**Given passage**
SECURITIES AND EXCHANGE COMMISSION
SECURITIES EXCHANGE ACT OF 1934
Admin. Proc. File No. 3-10109
OPINION OF THE COMMISSION
REGISTERED SECURITIES ASSOCIATION -- REVIEW OF DISCIPLINARY PROCEEDING
Violation of Rules of Fair Practice
Registered representative and associated person of a member firm created and submitted false expense receipts for the purpose of obtaining additional compensation from his employer. Held, association's findings of violation and sanctions it imposed are sustained.
Keith S. Perkins, pro se.
Alden S. Adkins, Susan L. Beesley, and Shirley H. Weiss, for NASD Regulation, Inc.
Appeal filed: December 2, 1999
Keith S. Perkins, a general securities representative formerly associated with Prudential Securities, Inc. ("Prudential" or the "Firm"), appeals from disciplinary action taken by the National Association of Securities Dealers, Inc. ("NASD"). The NASD found that Perkins violated Conduct Rule 2110 by creating and submitting false expense receipts for reimbursement of costs he did not incur in order to obtain additional compensation from his employer.1 The NASD censured Perkins and imposed a $7,500 fine. We base our findings on an independent review of the record.
The conduct supporting the finding of violation is largely undisputed. Perkins was a registered representative employed at the Santa Barbara, California branch office of Prudential with the title of associate vice president.2 Prudential paid commissions to its representatives, such as Perkins, based on the amount of sales they made in a given annual period. At the beginning of each year, Prudential set specific sales goals for each sales category or "level." Representatives who reached or exceeded these sales goals received a higher rate of commission.
Because 1990 appeared to be a slow year for selling securities, Prudential announced its decision in May 1990 to lower the 1990 sales goal it had established earlier in the year for the Level I sales category from $150,000 to $125,000. Thus, brokers who achieved at least $125,000 in sales in 1990 would be compensated at a higher commission rate. However, Prudential chose not to lower the 1990 sales goal for the Level II sales category, applicable to Perkins, of $150,000.
At the year's end, Perkins' 1990 sales, totaling $133,688, fell short of the $150,000 sales goal Prudential had set. In letters dated December 21, 1990 and February 6, 1991, Perkins requested that his branch manager, Jim Stovesand, "make an appeal" to Prudential to lower the 1990 Level II sales goal, as it had lowered the Level I goal, to $125,000. Perkins calculatedthat a reduction in the 1990 sales goal would have resulted in an additional $7,276.99 commission payment. He believed that his sales performance, given the unfavorable market environment, was deserving of the higher commission rate. Perkins asked Stovesand about the status of his request on a weekly basis over the course of the next several months.

**Raw data**
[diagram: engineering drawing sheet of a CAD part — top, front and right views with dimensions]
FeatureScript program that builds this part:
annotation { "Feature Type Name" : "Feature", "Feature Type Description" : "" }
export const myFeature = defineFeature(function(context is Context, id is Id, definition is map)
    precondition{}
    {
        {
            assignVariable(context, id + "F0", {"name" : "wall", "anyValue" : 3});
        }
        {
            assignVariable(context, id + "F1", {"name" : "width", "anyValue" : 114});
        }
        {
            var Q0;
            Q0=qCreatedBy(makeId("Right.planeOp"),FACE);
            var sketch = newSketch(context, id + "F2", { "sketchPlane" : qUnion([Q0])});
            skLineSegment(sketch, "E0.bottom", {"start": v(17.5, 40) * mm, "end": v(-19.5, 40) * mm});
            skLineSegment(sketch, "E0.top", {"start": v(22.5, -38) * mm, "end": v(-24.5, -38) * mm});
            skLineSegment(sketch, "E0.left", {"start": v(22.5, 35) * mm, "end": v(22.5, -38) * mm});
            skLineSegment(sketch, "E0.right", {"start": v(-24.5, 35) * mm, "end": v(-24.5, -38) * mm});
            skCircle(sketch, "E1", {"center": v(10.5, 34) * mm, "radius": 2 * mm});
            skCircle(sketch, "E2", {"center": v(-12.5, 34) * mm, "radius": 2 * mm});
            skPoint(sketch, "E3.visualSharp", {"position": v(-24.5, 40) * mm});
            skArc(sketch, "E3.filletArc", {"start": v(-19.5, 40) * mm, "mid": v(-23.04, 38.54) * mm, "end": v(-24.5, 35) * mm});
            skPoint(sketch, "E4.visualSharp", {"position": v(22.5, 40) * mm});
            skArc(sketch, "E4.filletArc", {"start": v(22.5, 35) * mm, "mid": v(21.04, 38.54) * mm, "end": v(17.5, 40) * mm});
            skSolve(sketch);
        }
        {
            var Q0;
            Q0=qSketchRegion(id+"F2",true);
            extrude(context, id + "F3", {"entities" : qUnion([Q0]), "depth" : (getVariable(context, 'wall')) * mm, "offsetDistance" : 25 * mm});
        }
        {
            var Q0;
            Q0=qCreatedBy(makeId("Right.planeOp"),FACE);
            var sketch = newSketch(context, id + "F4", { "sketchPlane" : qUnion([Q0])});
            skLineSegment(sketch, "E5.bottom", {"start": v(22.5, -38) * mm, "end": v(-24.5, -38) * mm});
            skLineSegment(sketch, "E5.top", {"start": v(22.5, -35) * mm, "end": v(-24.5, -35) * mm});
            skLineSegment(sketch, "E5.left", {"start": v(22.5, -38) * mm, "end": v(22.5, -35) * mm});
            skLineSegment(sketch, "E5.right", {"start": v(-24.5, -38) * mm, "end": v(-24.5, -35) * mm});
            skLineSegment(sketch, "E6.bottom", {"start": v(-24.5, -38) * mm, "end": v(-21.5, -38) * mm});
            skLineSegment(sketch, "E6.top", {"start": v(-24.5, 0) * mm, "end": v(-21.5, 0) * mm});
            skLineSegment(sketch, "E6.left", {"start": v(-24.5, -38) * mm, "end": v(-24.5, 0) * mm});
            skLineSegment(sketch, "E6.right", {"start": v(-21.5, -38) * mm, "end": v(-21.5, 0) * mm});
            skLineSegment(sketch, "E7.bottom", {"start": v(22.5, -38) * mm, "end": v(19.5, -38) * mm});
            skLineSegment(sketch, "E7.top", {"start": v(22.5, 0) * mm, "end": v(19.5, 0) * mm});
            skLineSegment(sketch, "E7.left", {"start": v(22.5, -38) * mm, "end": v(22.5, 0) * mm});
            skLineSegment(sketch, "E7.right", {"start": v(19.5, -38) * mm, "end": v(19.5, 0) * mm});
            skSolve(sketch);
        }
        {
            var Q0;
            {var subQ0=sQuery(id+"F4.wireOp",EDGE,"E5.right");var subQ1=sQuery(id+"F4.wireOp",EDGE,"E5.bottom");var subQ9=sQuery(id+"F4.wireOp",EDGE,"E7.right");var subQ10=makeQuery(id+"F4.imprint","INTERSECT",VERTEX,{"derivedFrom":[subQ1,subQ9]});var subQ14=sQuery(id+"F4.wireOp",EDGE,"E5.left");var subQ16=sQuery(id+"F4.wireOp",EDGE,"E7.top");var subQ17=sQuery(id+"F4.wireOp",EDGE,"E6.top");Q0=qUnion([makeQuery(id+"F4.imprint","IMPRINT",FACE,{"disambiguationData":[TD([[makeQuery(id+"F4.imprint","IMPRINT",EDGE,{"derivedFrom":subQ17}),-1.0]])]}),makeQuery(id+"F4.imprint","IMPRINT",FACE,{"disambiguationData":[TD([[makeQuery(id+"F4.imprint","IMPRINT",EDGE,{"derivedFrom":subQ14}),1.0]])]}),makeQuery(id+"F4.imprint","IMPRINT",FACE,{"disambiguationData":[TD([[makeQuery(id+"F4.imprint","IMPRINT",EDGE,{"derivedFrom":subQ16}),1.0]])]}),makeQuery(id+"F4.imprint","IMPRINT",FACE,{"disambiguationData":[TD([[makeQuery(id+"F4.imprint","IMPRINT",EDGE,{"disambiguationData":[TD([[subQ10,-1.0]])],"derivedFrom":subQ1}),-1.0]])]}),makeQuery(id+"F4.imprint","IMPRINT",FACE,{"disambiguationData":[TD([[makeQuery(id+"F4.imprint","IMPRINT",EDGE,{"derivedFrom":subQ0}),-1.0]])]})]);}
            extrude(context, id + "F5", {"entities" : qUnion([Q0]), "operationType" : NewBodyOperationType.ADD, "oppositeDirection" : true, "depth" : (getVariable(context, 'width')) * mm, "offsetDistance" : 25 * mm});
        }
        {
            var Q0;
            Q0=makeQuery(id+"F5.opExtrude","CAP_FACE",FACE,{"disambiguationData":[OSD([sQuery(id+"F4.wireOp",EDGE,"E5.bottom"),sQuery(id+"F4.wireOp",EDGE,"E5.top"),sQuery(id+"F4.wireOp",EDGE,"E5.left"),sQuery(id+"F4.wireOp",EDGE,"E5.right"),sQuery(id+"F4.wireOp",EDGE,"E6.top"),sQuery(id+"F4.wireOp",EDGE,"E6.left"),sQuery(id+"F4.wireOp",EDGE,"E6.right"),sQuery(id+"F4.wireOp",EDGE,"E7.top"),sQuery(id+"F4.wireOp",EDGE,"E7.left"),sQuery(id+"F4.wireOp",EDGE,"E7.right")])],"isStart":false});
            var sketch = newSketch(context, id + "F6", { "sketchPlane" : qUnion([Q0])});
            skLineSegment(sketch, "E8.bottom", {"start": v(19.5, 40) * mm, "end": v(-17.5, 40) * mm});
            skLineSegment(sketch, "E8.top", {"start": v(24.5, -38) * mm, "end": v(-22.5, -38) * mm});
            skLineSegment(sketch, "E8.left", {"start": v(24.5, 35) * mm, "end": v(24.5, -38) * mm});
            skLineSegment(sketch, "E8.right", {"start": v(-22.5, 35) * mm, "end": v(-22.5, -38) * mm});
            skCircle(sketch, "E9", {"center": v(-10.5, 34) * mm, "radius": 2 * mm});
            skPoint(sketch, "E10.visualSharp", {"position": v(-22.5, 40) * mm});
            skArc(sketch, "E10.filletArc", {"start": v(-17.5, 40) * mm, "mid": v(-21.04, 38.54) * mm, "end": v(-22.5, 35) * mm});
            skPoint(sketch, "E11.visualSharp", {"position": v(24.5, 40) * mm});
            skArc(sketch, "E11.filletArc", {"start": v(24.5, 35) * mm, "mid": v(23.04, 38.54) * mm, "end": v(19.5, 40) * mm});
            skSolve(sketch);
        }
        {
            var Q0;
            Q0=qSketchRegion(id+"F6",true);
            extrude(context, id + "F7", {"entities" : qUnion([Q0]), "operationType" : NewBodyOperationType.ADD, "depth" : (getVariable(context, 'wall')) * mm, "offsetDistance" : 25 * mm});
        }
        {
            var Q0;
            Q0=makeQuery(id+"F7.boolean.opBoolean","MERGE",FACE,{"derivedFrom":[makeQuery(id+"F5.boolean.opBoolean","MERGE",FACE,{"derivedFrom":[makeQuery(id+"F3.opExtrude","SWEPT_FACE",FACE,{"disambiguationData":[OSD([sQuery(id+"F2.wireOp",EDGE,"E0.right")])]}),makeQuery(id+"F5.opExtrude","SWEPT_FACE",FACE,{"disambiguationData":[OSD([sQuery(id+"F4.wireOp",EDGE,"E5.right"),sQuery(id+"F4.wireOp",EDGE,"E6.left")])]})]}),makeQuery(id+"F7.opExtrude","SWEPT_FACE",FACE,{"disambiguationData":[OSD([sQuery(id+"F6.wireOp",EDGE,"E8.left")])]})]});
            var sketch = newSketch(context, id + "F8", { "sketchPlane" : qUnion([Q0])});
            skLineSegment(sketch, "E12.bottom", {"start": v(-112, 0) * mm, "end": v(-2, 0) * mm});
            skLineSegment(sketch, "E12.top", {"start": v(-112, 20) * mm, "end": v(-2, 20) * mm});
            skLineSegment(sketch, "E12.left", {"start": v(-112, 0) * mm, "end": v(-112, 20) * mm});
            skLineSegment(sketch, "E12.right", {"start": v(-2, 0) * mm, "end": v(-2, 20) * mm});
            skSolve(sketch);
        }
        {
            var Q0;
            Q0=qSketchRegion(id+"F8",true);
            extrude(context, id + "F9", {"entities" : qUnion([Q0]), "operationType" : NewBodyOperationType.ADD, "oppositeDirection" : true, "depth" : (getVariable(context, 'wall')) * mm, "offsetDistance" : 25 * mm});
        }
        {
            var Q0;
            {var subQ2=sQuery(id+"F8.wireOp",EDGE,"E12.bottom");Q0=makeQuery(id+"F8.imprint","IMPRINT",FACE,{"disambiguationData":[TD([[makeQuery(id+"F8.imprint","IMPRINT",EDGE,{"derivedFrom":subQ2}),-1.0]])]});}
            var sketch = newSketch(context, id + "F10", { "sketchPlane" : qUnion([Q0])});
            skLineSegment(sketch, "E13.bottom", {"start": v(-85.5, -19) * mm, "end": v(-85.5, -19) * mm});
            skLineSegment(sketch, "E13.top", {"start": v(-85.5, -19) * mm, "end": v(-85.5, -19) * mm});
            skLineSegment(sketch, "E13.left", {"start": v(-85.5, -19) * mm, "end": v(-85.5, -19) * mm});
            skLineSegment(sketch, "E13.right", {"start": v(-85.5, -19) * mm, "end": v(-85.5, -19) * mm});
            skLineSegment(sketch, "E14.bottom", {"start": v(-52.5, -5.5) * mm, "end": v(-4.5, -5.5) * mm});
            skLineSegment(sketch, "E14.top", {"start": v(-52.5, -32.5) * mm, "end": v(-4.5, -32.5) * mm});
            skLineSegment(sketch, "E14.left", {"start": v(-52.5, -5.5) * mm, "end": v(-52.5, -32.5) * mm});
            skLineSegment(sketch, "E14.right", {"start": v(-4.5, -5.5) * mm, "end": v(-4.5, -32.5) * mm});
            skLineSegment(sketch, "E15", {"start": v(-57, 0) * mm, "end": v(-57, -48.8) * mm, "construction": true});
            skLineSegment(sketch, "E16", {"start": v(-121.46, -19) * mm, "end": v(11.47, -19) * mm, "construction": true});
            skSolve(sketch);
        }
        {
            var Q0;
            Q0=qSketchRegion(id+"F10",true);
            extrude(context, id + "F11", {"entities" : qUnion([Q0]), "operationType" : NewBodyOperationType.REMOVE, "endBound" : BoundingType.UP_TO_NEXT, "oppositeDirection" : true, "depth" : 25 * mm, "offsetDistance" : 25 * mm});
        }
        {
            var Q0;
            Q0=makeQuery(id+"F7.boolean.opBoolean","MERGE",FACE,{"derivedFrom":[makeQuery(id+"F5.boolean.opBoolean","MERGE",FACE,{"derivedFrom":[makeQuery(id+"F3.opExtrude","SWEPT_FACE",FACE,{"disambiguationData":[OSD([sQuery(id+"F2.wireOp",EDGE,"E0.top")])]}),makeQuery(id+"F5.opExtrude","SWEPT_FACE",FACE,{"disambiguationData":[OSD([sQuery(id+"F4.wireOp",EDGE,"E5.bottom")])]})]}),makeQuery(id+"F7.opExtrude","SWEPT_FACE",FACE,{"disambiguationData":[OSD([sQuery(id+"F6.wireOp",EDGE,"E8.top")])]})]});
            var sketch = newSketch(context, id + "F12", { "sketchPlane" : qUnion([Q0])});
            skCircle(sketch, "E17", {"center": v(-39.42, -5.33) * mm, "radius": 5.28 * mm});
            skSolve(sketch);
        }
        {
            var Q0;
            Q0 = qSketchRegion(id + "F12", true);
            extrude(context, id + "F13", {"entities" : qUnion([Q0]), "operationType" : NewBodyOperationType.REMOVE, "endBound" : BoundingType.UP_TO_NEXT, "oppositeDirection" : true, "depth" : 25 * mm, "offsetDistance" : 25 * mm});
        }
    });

**Written task**
In the Commission opinion, what fine did the NASD impose on Perkins? The data that precede this sentence were drawn from a separate source unrelated to the Commission opinion.

**Task result**
$7,500